I am persuaded that the Court of Appeals has correctly applied the law to the facts of this case. Therefore, I would affirm.


[1] Defense counsel argued the suspect was also described as wearing a red ball cap, but only Detective Brown testified he remembered it.

[2] Regarding the dissent's argument that we stated "the bag was found in the exact spot where Ballenger landed," we clearly have made no such representation. Rather, we have merely recounted Detective Brown's testimony as given at trial:

Q: Okay. About how far away from the fence were you when you found it? You can take the stand again.

A: I would say about five feet maybe.

Q: That's about how far the substance was from the fence?

A: Yes, ma'am.

Q: Okay. How long did you look?

A: I lookedI mean, it was within a minute, a minute's time.

Q: Did you just randomly look up and down the fence?

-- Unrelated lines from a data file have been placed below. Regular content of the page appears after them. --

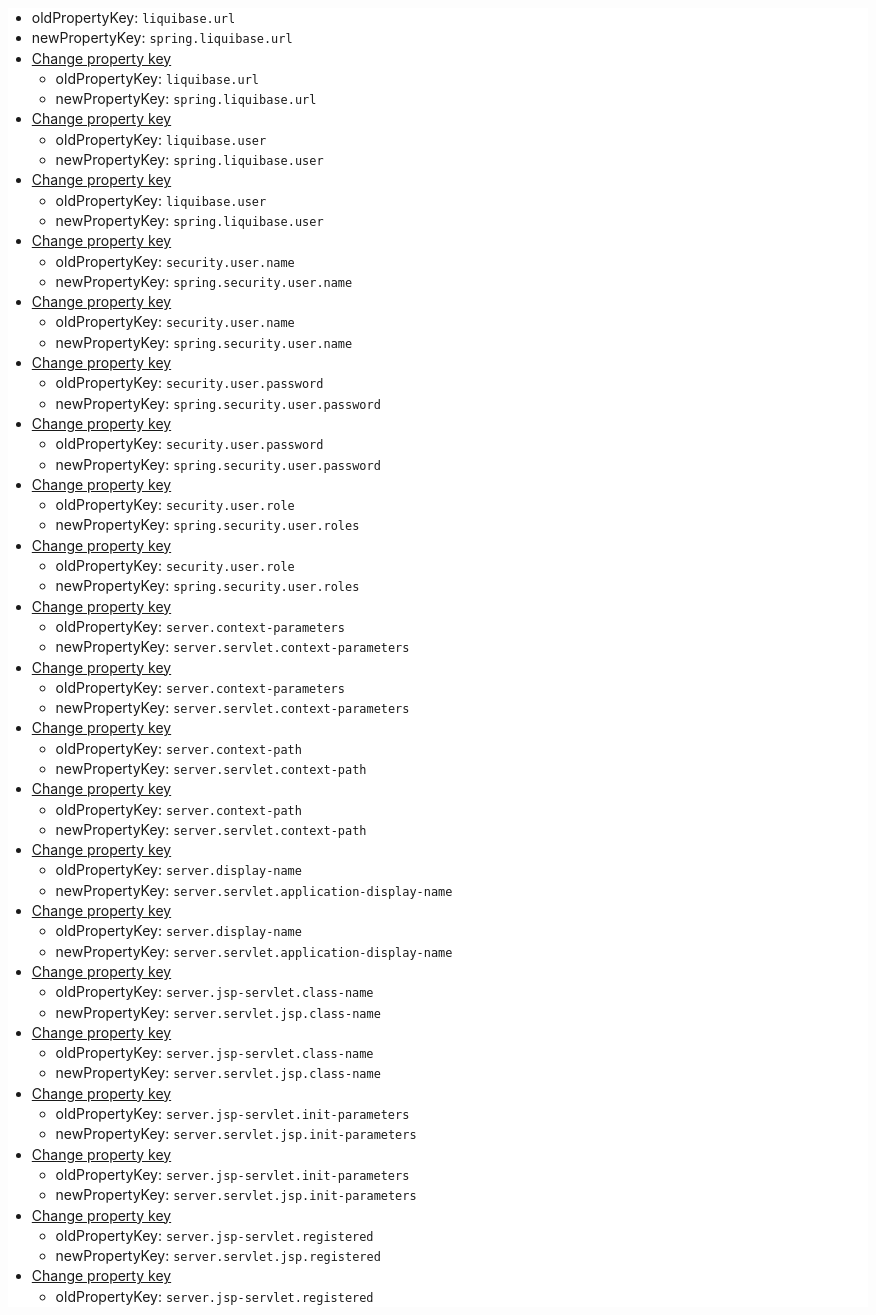   * oldPropertyKey: `liquibase.url`
  * newPropertyKey: `spring.liquibase.url`
* [Change property key](../../../yaml/changepropertykey.md)
  * oldPropertyKey: `liquibase.url`
  * newPropertyKey: `spring.liquibase.url`
* [Change property key](../../../properties/changepropertykey.md)
  * oldPropertyKey: `liquibase.user`
  * newPropertyKey: `spring.liquibase.user`
* [Change property key](../../../yaml/changepropertykey.md)
  * oldPropertyKey: `liquibase.user`
  * newPropertyKey: `spring.liquibase.user`
* [Change property key](../../../properties/changepropertykey.md)
  * oldPropertyKey: `security.user.name`
  * newPropertyKey: `spring.security.user.name`
* [Change property key](../../../yaml/changepropertykey.md)
  * oldPropertyKey: `security.user.name`
  * newPropertyKey: `spring.security.user.name`
* [Change property key](../../../properties/changepropertykey.md)
  * oldPropertyKey: `security.user.password`
  * newPropertyKey: `spring.security.user.password`
* [Change property key](../../../yaml/changepropertykey.md)
  * oldPropertyKey: `security.user.password`
  * newPropertyKey: `spring.security.user.password`
* [Change property key](../../../properties/changepropertykey.md)
  * oldPropertyKey: `security.user.role`
  * newPropertyKey: `spring.security.user.roles`
* [Change property key](../../../yaml/changepropertykey.md)
  * oldPropertyKey: `security.user.role`
  * newPropertyKey: `spring.security.user.roles`
* [Change property key](../../../properties/changepropertykey.md)
  * oldPropertyKey: `server.context-parameters`
  * newPropertyKey: `server.servlet.context-parameters`
* [Change property key](../../../yaml/changepropertykey.md)
  * oldPropertyKey: `server.context-parameters`
  * newPropertyKey: `server.servlet.context-parameters`
* [Change property key](../../../properties/changepropertykey.md)
  * oldPropertyKey: `server.context-path`
  * newPropertyKey: `server.servlet.context-path`
* [Change property key](../../../yaml/changepropertykey.md)
  * oldPropertyKey: `server.context-path`
  * newPropertyKey: `server.servlet.context-path`
* [Change property key](../../../properties/changepropertykey.md)
  * oldPropertyKey: `server.display-name`
  * newPropertyKey: `server.servlet.application-display-name`
* [Change property key](../../../yaml/changepropertykey.md)
  * oldPropertyKey: `server.display-name`
  * newPropertyKey: `server.servlet.application-display-name`
* [Change property key](../../../properties/changepropertykey.md)
  * oldPropertyKey: `server.jsp-servlet.class-name`
  * newPropertyKey: `server.servlet.jsp.class-name`
* [Change property key](../../../yaml/changepropertykey.md)
  * oldPropertyKey: `server.jsp-servlet.class-name`
  * newPropertyKey: `server.servlet.jsp.class-name`
* [Change property key](../../../properties/changepropertykey.md)
  * oldPropertyKey: `server.jsp-servlet.init-parameters`
  * newPropertyKey: `server.servlet.jsp.init-parameters`
* [Change property key](../../../yaml/changepropertykey.md)
  * oldPropertyKey: `server.jsp-servlet.init-parameters`
  * newPropertyKey: `server.servlet.jsp.init-parameters`
* [Change property key](../../../properties/changepropertykey.md)
  * oldPropertyKey: `server.jsp-servlet.registered`
  * newPropertyKey: `server.servlet.jsp.registered`
* [Change property key](../../../yaml/changepropertykey.md)
  * oldPropertyKey: `server.jsp-servlet.registered`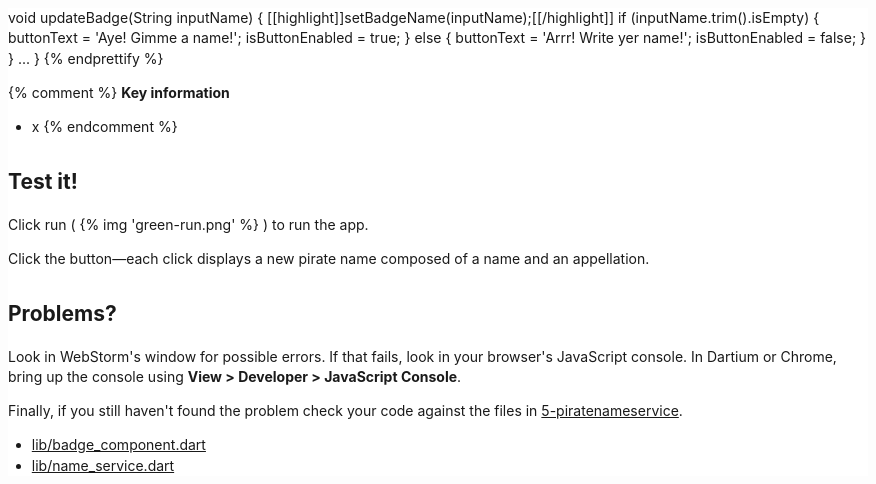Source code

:   void updateBadge(String inputName) {
    [[highlight]]setBadgeName(inputName);[[/highlight]]
    if (inputName.trim().isEmpty) {
      buttonText = 'Aye! Gimme a name!';
      isButtonEnabled = true;
    } else {
      buttonText = 'Arrr! Write yer name!';
      isButtonEnabled = false;
    }
  }
  ...
}
{% endprettify %}
</div>

</div> <div class="col-md-5" markdown="1">

{% comment %}
<i class="fa fa-key key-header"> </i> <strong> Key information </strong>

* x
{% endcomment %}

</div></div>

## <i class="fa fa-anchor"> </i> Test it!

<div class="trydart-step-details" markdown="1">

Click run ( {% img 'green-run.png' %} ) to run the app.

Click the button&mdash;each click displays a new pirate name composed
of a name and an appellation.

## Problems?

Look in WebStorm's window for possible errors.
If that fails, look in your browser's JavaScript console.
In Dartium or Chrome, bring up the console using
**View > Developer > JavaScript Console**.

Finally, if you still haven't found the problem
check your code against the files in
[5-piratenameservice](https://github.com/dart-lang/one-hour-codelab/tree/master/ng2/5-piratenameservice).

* [lib/badge_component.dart](https://raw.githubusercontent.com/dart-lang/one-hour-codelab/master/ng2/5-piratenameservice/lib/badge_component.dart)
* [lib/name_service.dart](https://raw.githubusercontent.com/dart-lang/one-hour-codelab/master/ng2/5-piratenameservice/lib/name_service.dart)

A: No, ma'am. I went to where Mr. Ballenger was observed by Detective Kelly jumping the fence. And where he fell, Detective Kelly directed me to that spot and that's where I found it.

(emphasis added). The dissent also states that Detective Bowser was the officer who told Detective Brown where Ballenger had scaled the fence. Detective Bowser testified he did not see Ballenger cross the second fence at all; it was Detective Kelly who informed Detective Brown where Ballenger had fallen.

[3] Apparently Ballenger focused his argument to the Court of Appeals on lack of constructive possession, although that court addressed both types of possession in its opinion. However, the constructive possession theory is not applicable here, a fact which the solicitor admitted at trial.